What is the inverse cycle of permutation?

To elaborate on my comment:

To find the inverse of a permutation just write it backwards. If $\tau = (1243)(67)$ then $\tau^{-1}=(76)(3421)$ which can then be rewritten as $\tau^{-1}=(1342)(67)$.

For for the above question: $(123)^{-1}=(321)=(132)$.

How does one prove this?

First consider a single cycle: $\sigma=(a_1a_2\dots a_k)$. If $b \not\in \{a_1,\dots,a_k\}$, then $\sigma(b)=b$ so $\sigma^{-1}(b)=b$. Thus $b$ shouldn't appear in the inverse. Next $\sigma(a_i)=a_{i+1}$ so $\sigma^{-1}(a_{i+1})=a_i$.
Thus if $\sigma$: $a_1 \mapsto a_2 \mapsto a_3 \mapsto \cdots \mapsto a_k \mapsto a_1$,
then $\sigma^{-1}$: $a_k \mapsto a_{k-1} \mapsto a_{k-2} \mapsto \cdots \mapsto a_1 \mapsto a_k$.
This is precisely the cycle $(a_k,a_{k-1}\dots,a_2, a_1)$ which is nothing more than $\sigma$ written backwards.

Now what about a list of cycles? Say $\sigma=\sigma_1\cdots \sigma_\ell$. Recall that $\sigma^{-1}=(\sigma_1\cdots \sigma_\ell)^{-1}=\sigma_\ell^{-1}\cdots \sigma_1^{-1}$. So we reverse the list of cycles and then write each one backwards -- thus the inverse is just the whole thing written backwards.

One thing to note: This still works even if $\sigma$ is not written in terms of disjoint cycles.

So, you have that $\sigma_1$ is the cycle such that,

$$\begin{align} 1 \mapsto 2 \\ 2 \mapsto 3 \\ 3 \mapsto 1\end{align}$$

It's inverse, $\sigma_1^{-1}$ is a cycle such that composition, $ \sigma_1 \circ \sigma_1^{-1}=\sigma_1^{-1} \circ \sigma_1$ is identity.

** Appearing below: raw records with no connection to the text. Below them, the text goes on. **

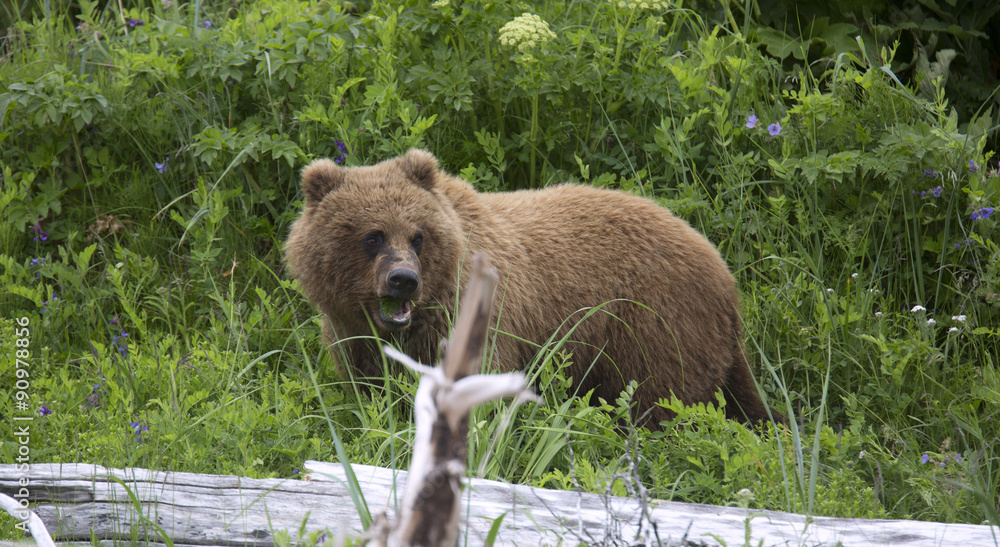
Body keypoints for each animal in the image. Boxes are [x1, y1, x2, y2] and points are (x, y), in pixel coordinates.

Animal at [284, 149, 785, 427]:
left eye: (418, 235)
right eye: (372, 236)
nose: (403, 280)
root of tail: (725, 274)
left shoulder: (477, 318)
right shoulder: (353, 336)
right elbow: (368, 389)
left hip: (656, 326)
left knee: (662, 401)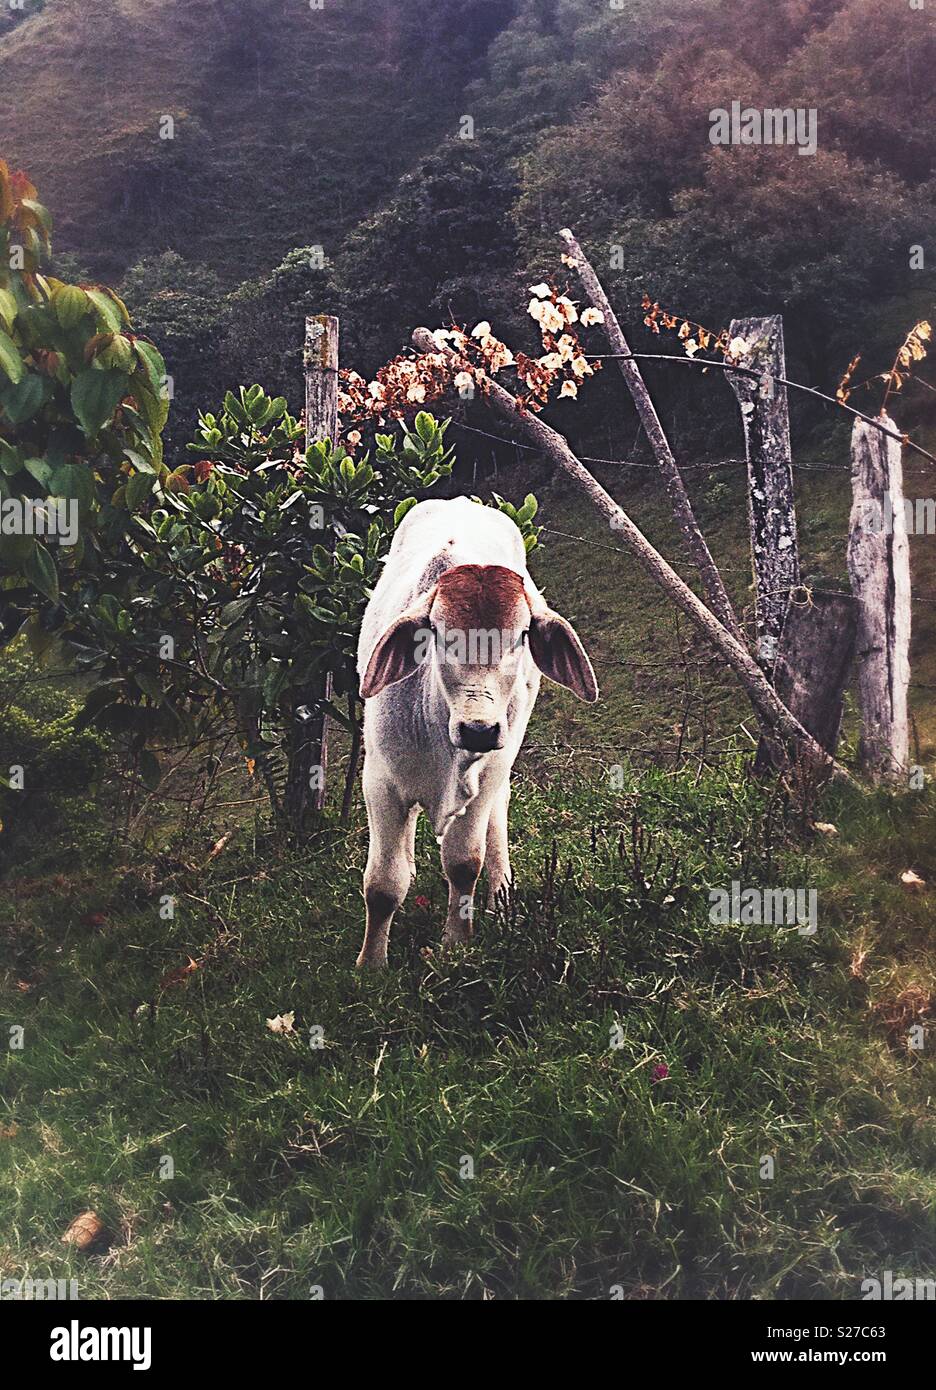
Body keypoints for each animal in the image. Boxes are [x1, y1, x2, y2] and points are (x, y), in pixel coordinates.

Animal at [355, 496, 598, 969]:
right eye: (437, 634)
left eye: (522, 635)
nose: (479, 730)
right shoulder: (380, 783)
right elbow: (383, 885)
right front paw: (370, 966)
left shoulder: (487, 775)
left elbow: (464, 863)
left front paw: (457, 943)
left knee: (497, 815)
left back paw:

So, the inverse cycle should look like :

$$\begin{align} 2 \mapsto 1 \\ 3 \mapsto 2 \\ 1 \mapsto 3\end{align}$$

What is this in cycle notation?

$\sigma_1^{-1} \equiv(213)$

I'll let you try the other one.

A particularly easy way of doing this, once you understand what the inverses do is: just to write the cycle backwards!

Note that for $(123)$, this is just $(321)$. Now, recall, that set of all permutations form a group. In a group, inverses are unique. So, can you tell me why $(321)$ and $(213)$ are the same?

Another way to look at Bill Cook's fifth paragraph in his answer:

First consider a single cycle: $\sigma=(a_1a_2\dots a_k)$. If $b \not\in \{a_1,\dots,a_k\}$, then $\sigma(b)=b$ so $\sigma^{-1}(b)=b$. Thus $b$ shouldn't appear in the inverse. Next $\sigma(a_i)=a_{i+1}$ so $\sigma^{-1}(a_{i+1})=a_i$. Thus if $\sigma$: $a_1 \mapsto a_2 \mapsto a_3 \mapsto \cdots \mapsto a_{k - 1} \mapsto a_k \mapsto a_1$, then $\sigma^{-1}$:
$a_1 \color{aqua}{\leftarrow} a_2 \color{aqua}{\leftarrow} a_3 \color{aqua}{\leftarrow}\cdots \color{aqua}{\leftarrow} a_{k - 1} \color{aqua}{\leftarrow} a_k \color{aqua}{\leftarrow} a_1 \iff$
$a_k \color{aqua}{\mapsto} a_{k-1} \color{aqua}{\mapsto} a_{k-2} \color{aqua}{\mapsto} \cdots \color{aqua}{\leftarrow} a_2 \color{aqua}{\mapsto} a_1 \color{aqua}{\mapsto} a_k$.
This is precisely the cycle $(a_k,a_{k-1}\dots,a_2, a_1)$ which is nothing more than $\sigma$ written backwards.